A Velocity-based Dynamic Routing Protocol for Terahertz Nanonetworks

Abstract

Deploying nanosensors within the human body to establish a nanonetwork enables real-time acquisition of healthcare-related data, significantly enhancing the speed and efficiency compared to traditional detection methods. Terahertz band communication is typically deployed as the physical-layer technique among nanodevices due to their size and material constraints. However, due to the limitations of battery capacity and communication range of nanodevices, routing protocols are needed to enable multi-hop relay transmission, realizing the information exchange from nanosensors to upper-level devices. To increase the energy efficiency of the nanonetwork, this paper proposes a novel routing protocol for a three-dimensional scenario with mobile nanonodes.

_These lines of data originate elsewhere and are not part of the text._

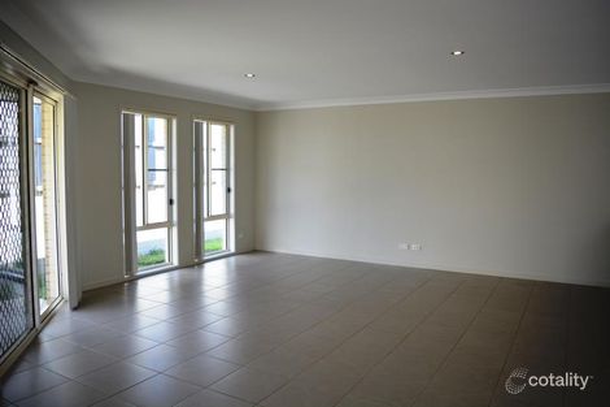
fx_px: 457
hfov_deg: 67.4
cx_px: 305
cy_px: 204
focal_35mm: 27
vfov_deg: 47.9
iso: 280
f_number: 5.6
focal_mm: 18
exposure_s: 1/125
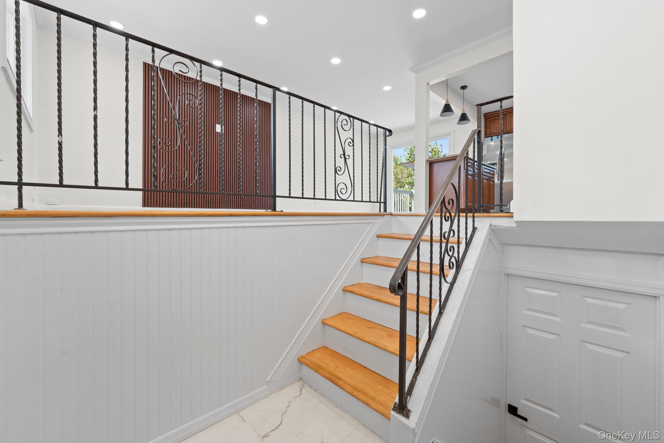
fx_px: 258
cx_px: 332
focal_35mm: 14
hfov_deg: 104.3
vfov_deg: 81.2
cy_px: 222
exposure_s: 1/15
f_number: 10
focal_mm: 14
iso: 640
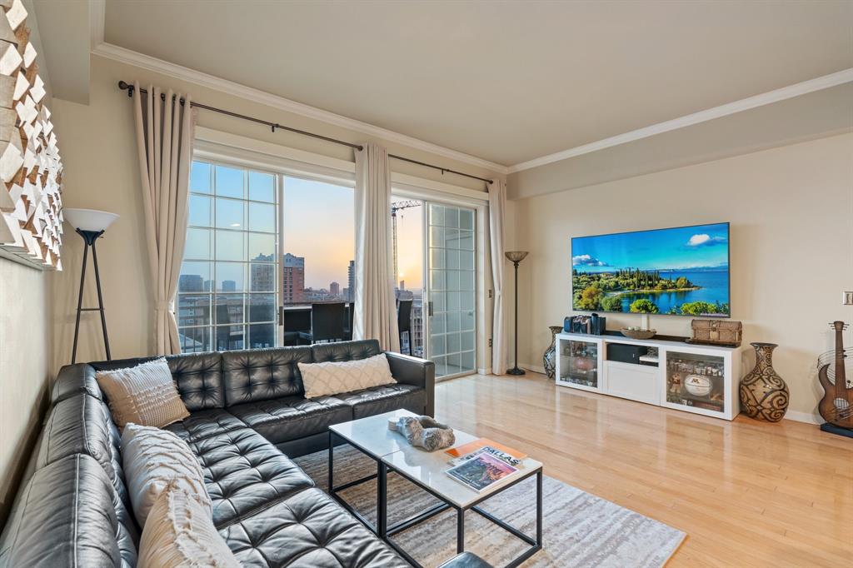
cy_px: 284
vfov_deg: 73.7
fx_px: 379
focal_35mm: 16
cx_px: 426
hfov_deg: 96.8
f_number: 8
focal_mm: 16
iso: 320
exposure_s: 1
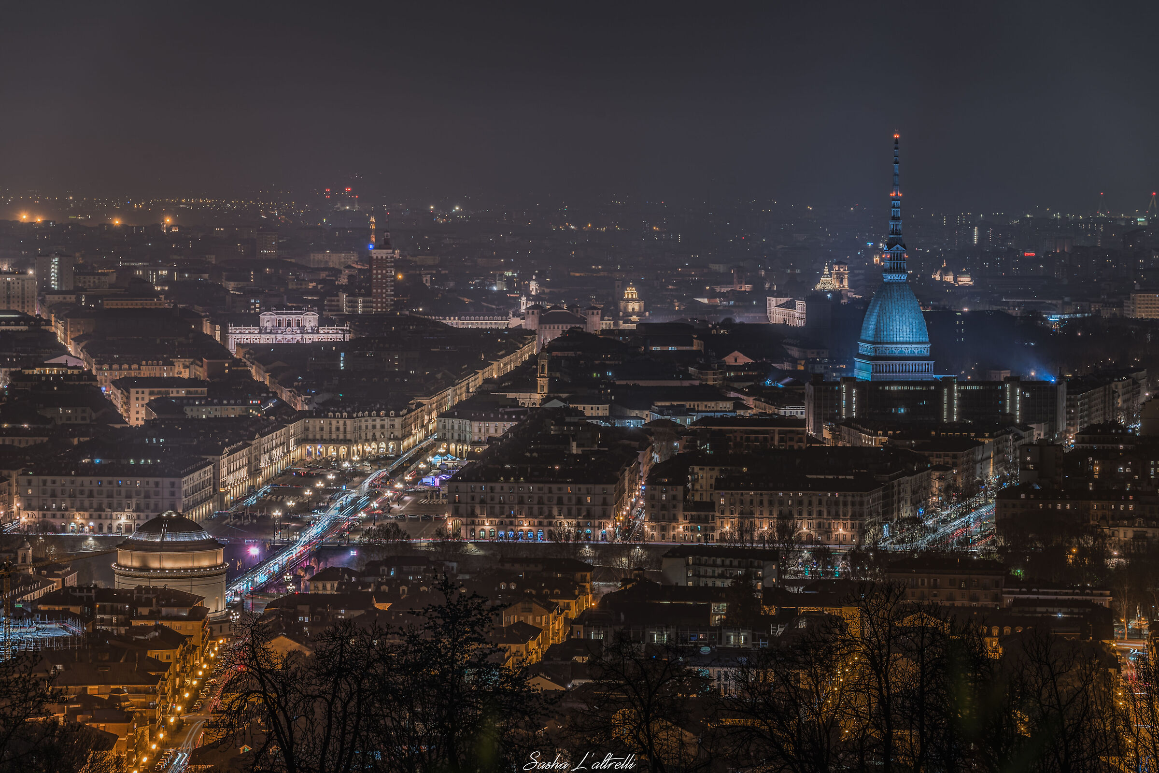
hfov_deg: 20.4
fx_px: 3219
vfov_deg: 13.7
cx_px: 580
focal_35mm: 100
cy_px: 386
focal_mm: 100
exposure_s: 30
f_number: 11
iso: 100
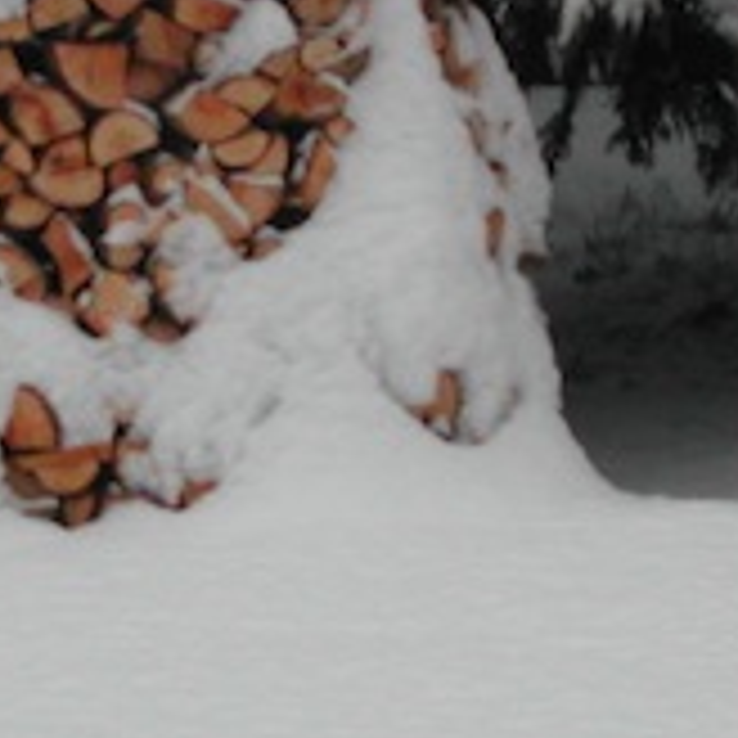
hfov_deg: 5.2
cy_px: 86
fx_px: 8056
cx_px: 86
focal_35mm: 334
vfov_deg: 5.2
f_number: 12.4
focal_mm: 20.5
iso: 100
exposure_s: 1/138
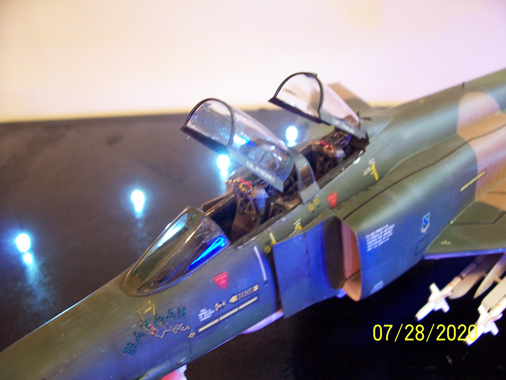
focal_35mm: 34
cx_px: 253
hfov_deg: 54.0
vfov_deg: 41.8
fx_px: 497
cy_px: 190
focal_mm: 5.6
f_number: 2.7
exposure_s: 1/8
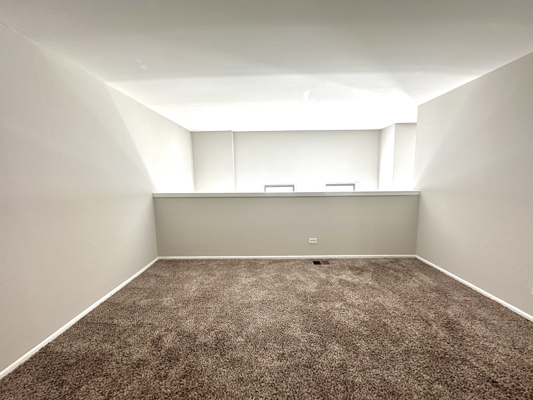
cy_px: 200
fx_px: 216
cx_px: 266
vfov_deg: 85.7
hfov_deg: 102.1
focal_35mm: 14
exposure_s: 1/60
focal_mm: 2.22
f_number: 2.2
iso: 500
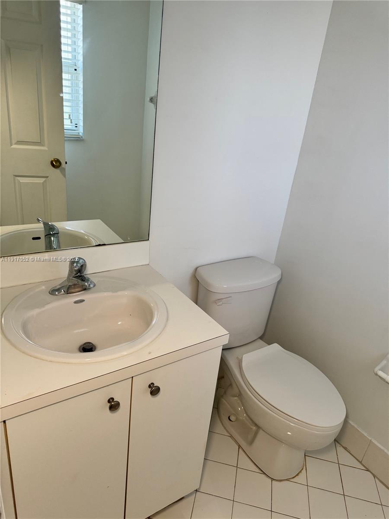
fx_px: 360
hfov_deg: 56.8
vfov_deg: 71.6
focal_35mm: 24
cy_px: 260
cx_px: 194
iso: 160
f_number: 1.78
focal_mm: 6.86
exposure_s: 1/121
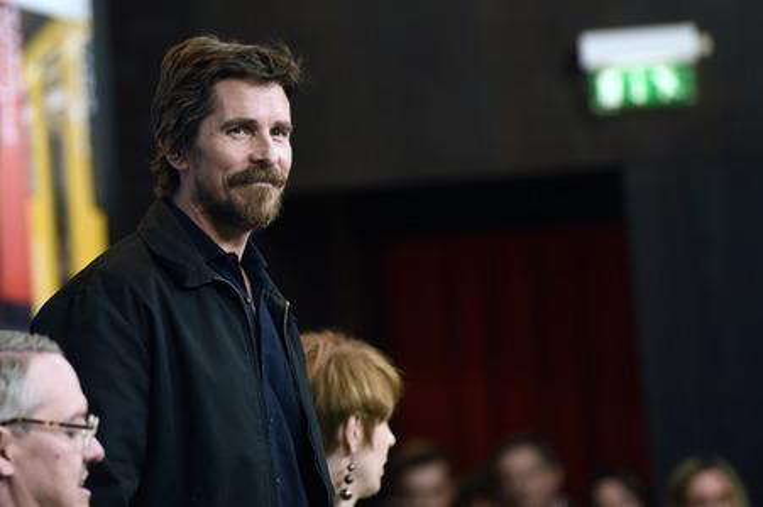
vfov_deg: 6.9
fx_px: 4236
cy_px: 254
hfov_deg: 10.3
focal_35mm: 200
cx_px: 382
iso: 1250
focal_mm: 200
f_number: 3.5
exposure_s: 1/200
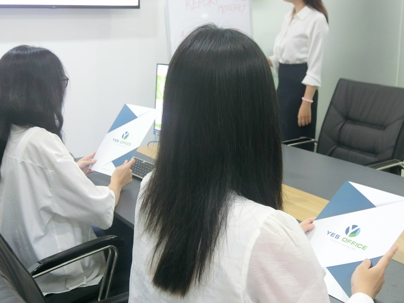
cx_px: 202
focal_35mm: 44
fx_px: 514
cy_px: 152
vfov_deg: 32.9
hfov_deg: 42.9
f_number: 3.5
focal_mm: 9.5
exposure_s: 1/10
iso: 500
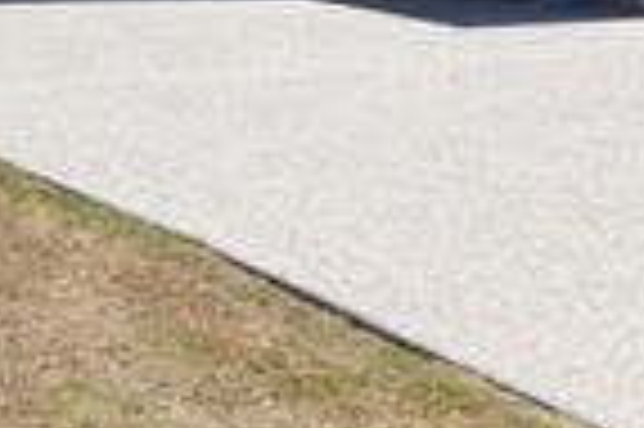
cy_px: -70
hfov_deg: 22.8
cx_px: 441
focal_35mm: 89
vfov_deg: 14.9
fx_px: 1590
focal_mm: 18
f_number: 10
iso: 200
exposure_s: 1/500
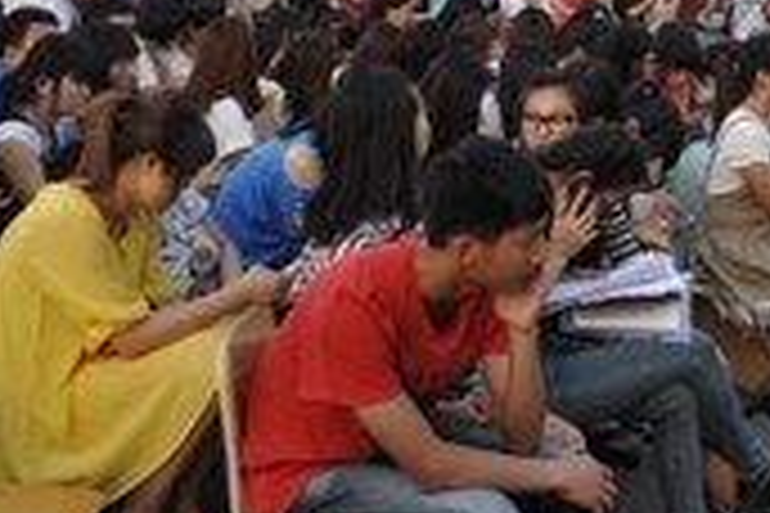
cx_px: 752
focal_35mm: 70
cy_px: -117
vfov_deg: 18.4
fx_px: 1497
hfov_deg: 27.4
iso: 250
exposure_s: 1/100
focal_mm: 24
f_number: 5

In this protocol, we select the optimal relay node for each hop by evaluating the impact of factors such as the velocity vector of the nanonode. Moreover, this protocol utilizes the movement of nanonodes to replace part of relay processes to reduce energy consumption and ultimately forward the data from the original source node to the controller node. Simulation results show that the parameter settings of nanonodes have a significant effect on the performance of the considered network, including time and energy consumption and the equilibrium state of the network, proving the effectiveness of the proposed routing protocol for nanonetworks.